На что та, махнувши рукою, отвечала:
— Да здоров он, здоров! Что ему сделается, вертопраху—то? — с чем и скрылась за дверью, ведущей в покои дома.
Дожидая хозяина, которого верно в эти минуты выуживали из тёплой супружеской постели, Чичиков прошёл в гостиную и усевшись в кресло, принялся оглядывать знакомую ему залу. И вновь почудилось ему, будто и не уезжал он отсюда вовсе. Всё те же прекрасные мебеля стояли вокруг, часть из которых была оббита шёлком, а часть обычною рогожкою, всё те же горшки с геранью теснились по окнам, и те же, знакомые Павлу Ивановичу картины глядели со стен. Причём и здесь наблюдалась всё та же чехарда – некоторые из них покоились в замечательных отсвечивавших тусклою позолотою рамах, прочие же висели и вовсе без рам. Но всё же какие—то перемены, пускай и не замеченные сразу нашим героем, всё же имели место и глядя на них делалось понятным, что время шло и в этих комнатах, что и тут тоже была какая—то жизнь, пускай и придуманная, отделённая от настоящей, истинной жизни – жизнь Маниловского семейства.

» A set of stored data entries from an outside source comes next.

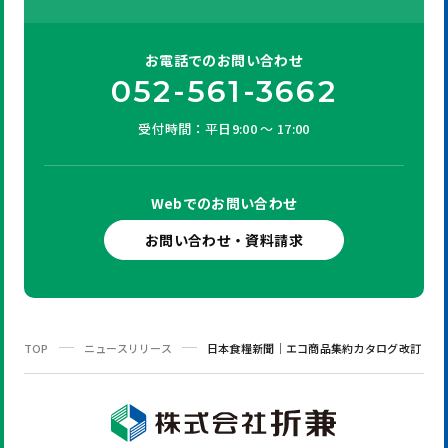
お電話での
お問い合わせ
052-561-3662
受付時間：平日9:00 ～ 17:00
Webでの
お問い合わせ
お問い合わせ・資料請求
TOP
ニュースリリース
日本食糧新聞｜エコ商品集約カタログ改訂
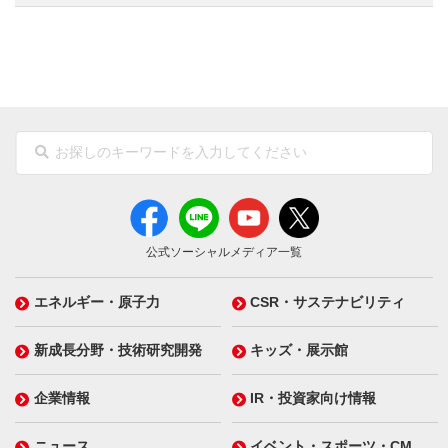
公式ソーシャルメディア一覧
エネルギー・原子力
CSR・サステナビリティ
新成長分野・技術研究開発
キッズ・展示館
企業情報
IR・投資家向け情報
ニュース
イベント・スポーツ・CM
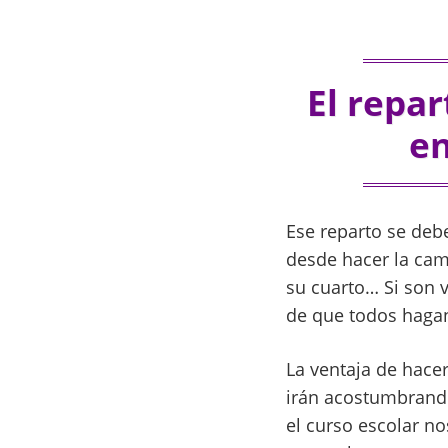
El repa
en
Ese reparto se deb
desde hacer la cam
su cuarto… Si son v
de que todos hagan
La ventaja de hace
irán acostumbrand
el curso escolar n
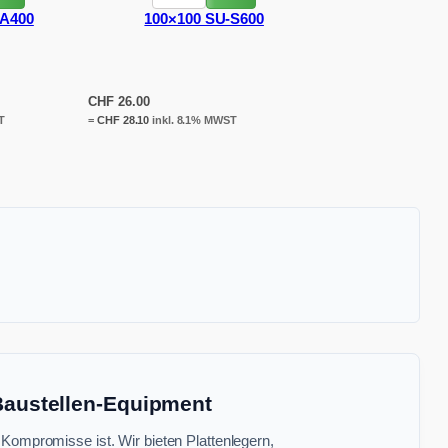
-A400
100×100 SU-S600
CHF
26.00
T
=
CHF
28.10
inkl. 8.1% MWST
 Baustellen-Equipment
 Kompromisse ist. Wir bieten Plattenlegern,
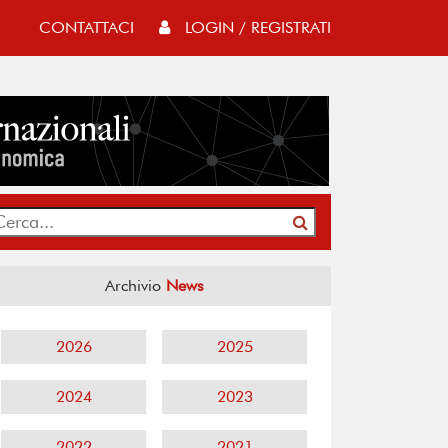
CONTATTACI
LOGIN / REGISTRATI
Archivio
News
2026
2025
2024
2023
2022
2021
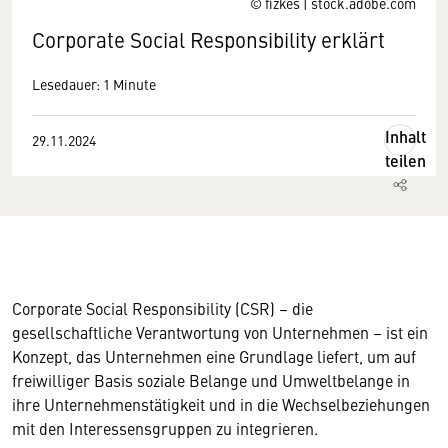
© fizkes | stock.adobe.com
Corporate Social Responsibility erklärt
Lesedauer: 1 Minute
Inhalt
29.11.2024
teilen
Corporate Social Responsibility (CSR) – die
gesellschaftliche Verantwortung von Unternehmen – ist ein
Konzept, das Unternehmen eine Grundlage liefert, um auf
freiwilliger Basis soziale Belange und Umweltbelange in
ihre Unternehmenstätigkeit und in die Wechselbeziehungen
mit den Interessensgruppen zu integrieren.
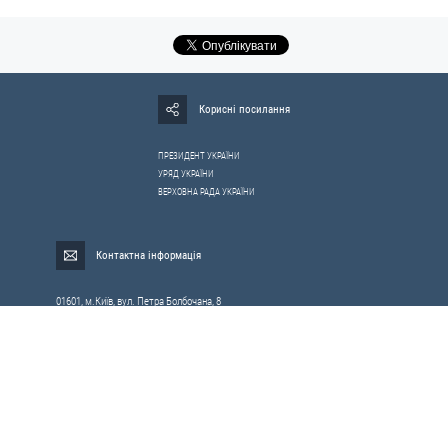
Корисні посилання
ПРЕЗИДЕНТ УКРАЇНИ
УРЯД УКРАЇНИ
ВЕРХОВНА РАДА УКРАЇНИ
Контактна інформація
01601, м.Київ, вул. Петра Болбочана, 8
Електронна адреса для звернень громадян:
gromada@rnbo.gov.ua
Телефони для надання інформації про звернення громадян та
запити на публічну інформацію: (044) 255-05-15, 255-06-49
Довідка про реєстрацію вхідної кореспонденції та інформація про
вихідну кореспонденцію Апарату РНБОУ: (044) 255-05-50, 255-06-34, 255-06-50
0-800-503-486 — «телефон довіри»
щодо протидії контрабанді та корупції на митниці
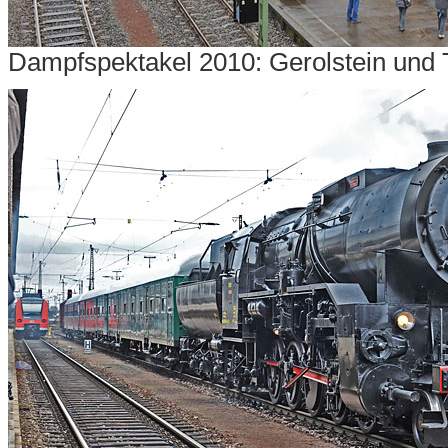
Dampfspektakel 2010: Gerolstein und T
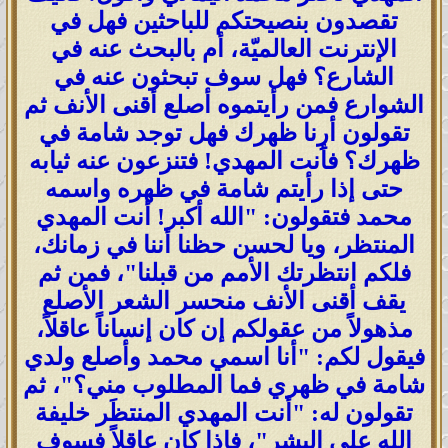
تقصدون بنصيحتكم للباحثين فهل في
الإنترنت العالميّة، أم بالبحث عنه في
الشارع؟ فهل سوف تبحثون عنه في
الشوارع فمن رأيتموه أصلع أقنى الأنف ثم
تقولون أرِنا ظهرك فهل توجد شامة في
ظهرك؟ فأنت المهدي! فتنزعون عنه ثيابه
حتى إذا رأيتم شامة في ظهره واسمه
محمد فتقولون: "الله أكبر! أنت المهدي
المنتظر، ويا لحسن حظنا أننا في زمانك،
فلكم انتظرتك الأمم من قبلنا"، فمن ثم
يقف أقنى الأنف منحسر الشعر الأصلع
مذهولاً من عقولكم إن كان إنساناً عاقلاً،
فيقول لكم: "أنا اسمي محمد وأصلع ولدي
شامة في ظهري فما المطلوب مني؟"، ثم
تقولون له: "أنت المهدي المنتظَر خليفة
الله على البشر"، فإذا كان عاقلاً فسوف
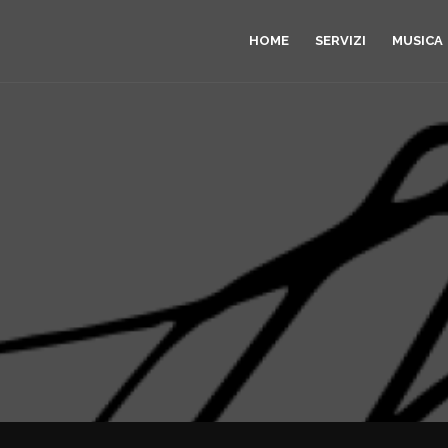
HOME
SERVIZI
MUSICA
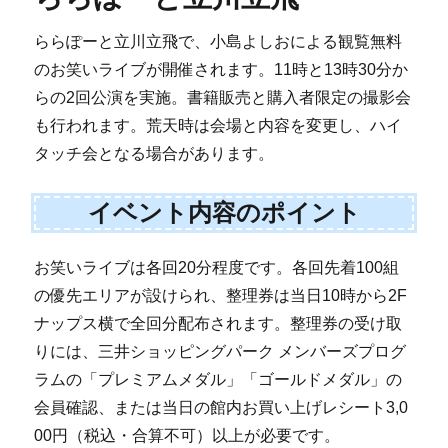
ららぽーと立川立飛で、小島よしおによる観覧無料
のお笑いライブが開催されます。11時と13時30分か
らの2回公演を実施。書籍販売と購入者限定の撮影会
も行われます。荒天時は会場と内容を変更し、ハイ
タッチ会となる場合があります。
イベント内容のポイント
お笑いライブは各回20分程度です。各回先着100組
の優先エリアが設けられ、整理券は当日10時から2F
ナップス横で全回分配布されます。整理券の受け取
りには、三井ショッピングパーク メンバーズプログ
ラムの「プレミアムメダル」「ゴールドメダル」の
会員確認、または当日の館内お買い上げレシート3,0
00円（税込・合算不可）以上が必要です。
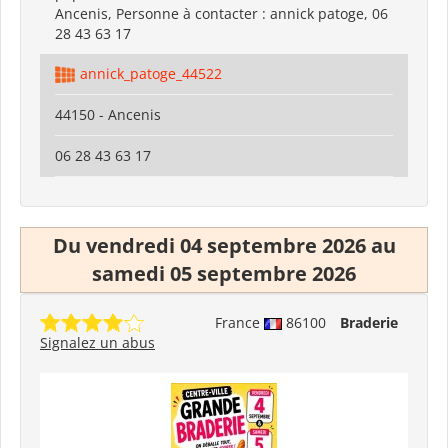
Ancenis, Personne à contacter : annick patoge, 06
28 43 63 17
annick_patoge_44522
44150 - Ancenis
06 28 43 63 17
Du vendredi 04 septembre 2026 au
samedi 05 septembre 2026
France
86100
Braderie
Signalez un abus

Сколько же, прости меня Господи, на Руси подобных семейств, что живут в своих захолустных углах, в которых кажется протухнуло даже и самое время, стиснутое меж неких придуманных и словно бы игрушечных отношений, игрушечных же целей и скудных свершений.
Но покуда Чичиков оглядывался по сторонам да глядел в потолок, хозяин сего дома верно уж разбужен был прислугою, потому как раздалось вдруг за дверью шарканье ночных хлопанцев, двери растворились и из тёмного коридора вошёл в залу держа в руке о трёх свечах подсвечник сам Манилов. Из—под наспех накинутого ночного его халата выбивался край ночной рубахи и торчали тонкия белыя щиколотки. Ноги его засунутыя в большие красныя хлопанцы, чей звук предупредил Чичикова о приближении приятеля его, походили более на гусиныя лапы, нежели чем на человеческия конечности, на голове у Манилова сидел серый полотняный колпак, свисавший ему на левое ухо, и всё, и без того сильное впечатление от сей возникнувшей из темноты коридора фигуры, довершали всклокоченные его бачки, к слову сказать, изрядно уж побелевшие.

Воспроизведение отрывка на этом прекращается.